── Source records

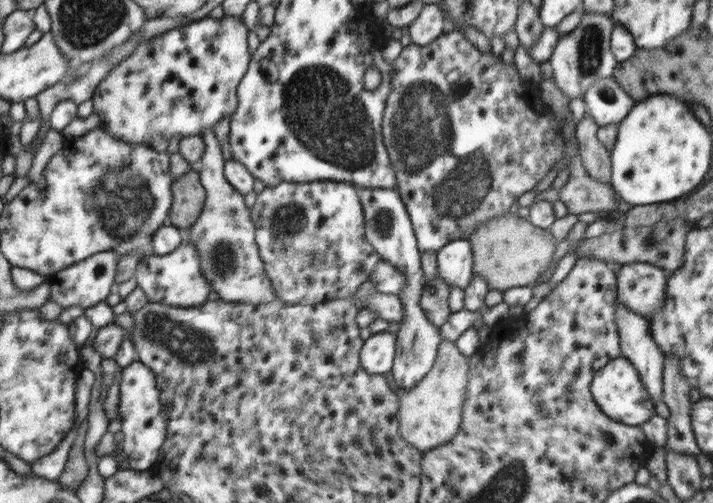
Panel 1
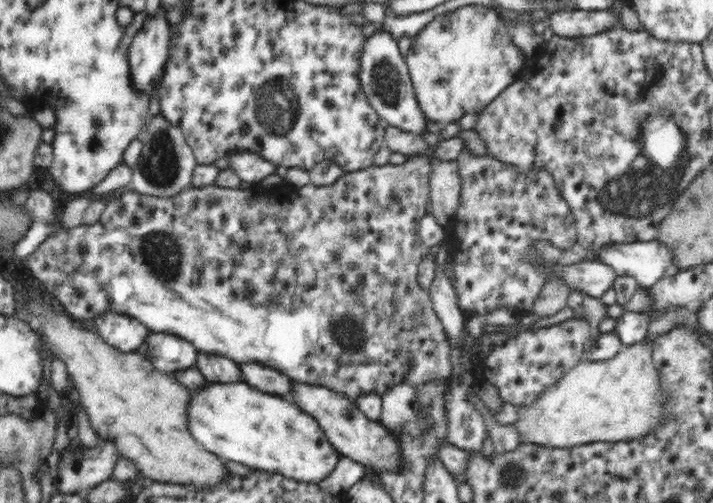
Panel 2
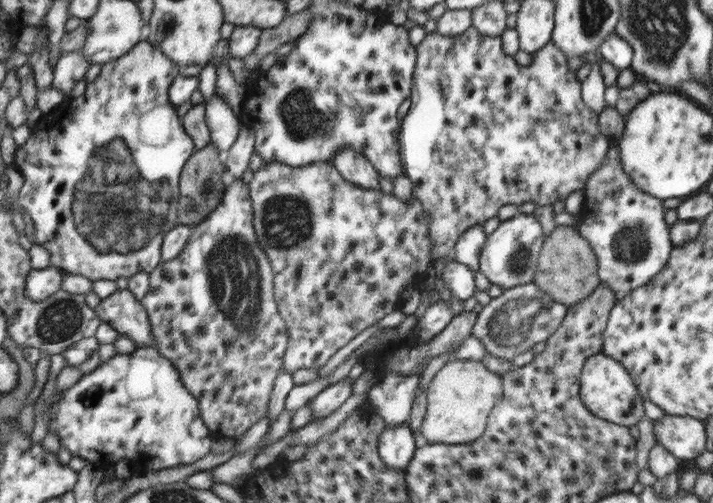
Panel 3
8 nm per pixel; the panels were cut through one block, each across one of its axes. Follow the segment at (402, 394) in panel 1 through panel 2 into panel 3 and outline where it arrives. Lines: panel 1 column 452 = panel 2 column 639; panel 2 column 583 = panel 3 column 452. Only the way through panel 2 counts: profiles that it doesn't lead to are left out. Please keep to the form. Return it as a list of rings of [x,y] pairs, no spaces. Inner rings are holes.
[[[449,360],[432,378],[427,392],[427,414],[420,432],[432,444],[460,445],[479,440],[496,402],[503,398],[503,380],[476,360]]]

────

Keep the pictures out while you retype all of the data above exactly as it appears.

Panel 1
Panel 2
Panel 3
8 nm per pixel; the panels were cut through one block, each across one of its axes. Follow the segment at (402, 394) in panel 1 through panel 2 into panel 3 and outline where it arrives. Lines: panel 1 column 452 = panel 2 column 639; panel 2 column 583 = panel 3 column 452. Only the way through panel 2 counts: profiles that it doesn't lead to are left out. Please keep to the form. Return it as a list of rings of [x,y] pairs, no spaces. Inner rings are holes.
[[[449,360],[432,378],[427,392],[427,414],[420,432],[432,444],[460,445],[479,440],[496,402],[503,398],[503,380],[476,360]]]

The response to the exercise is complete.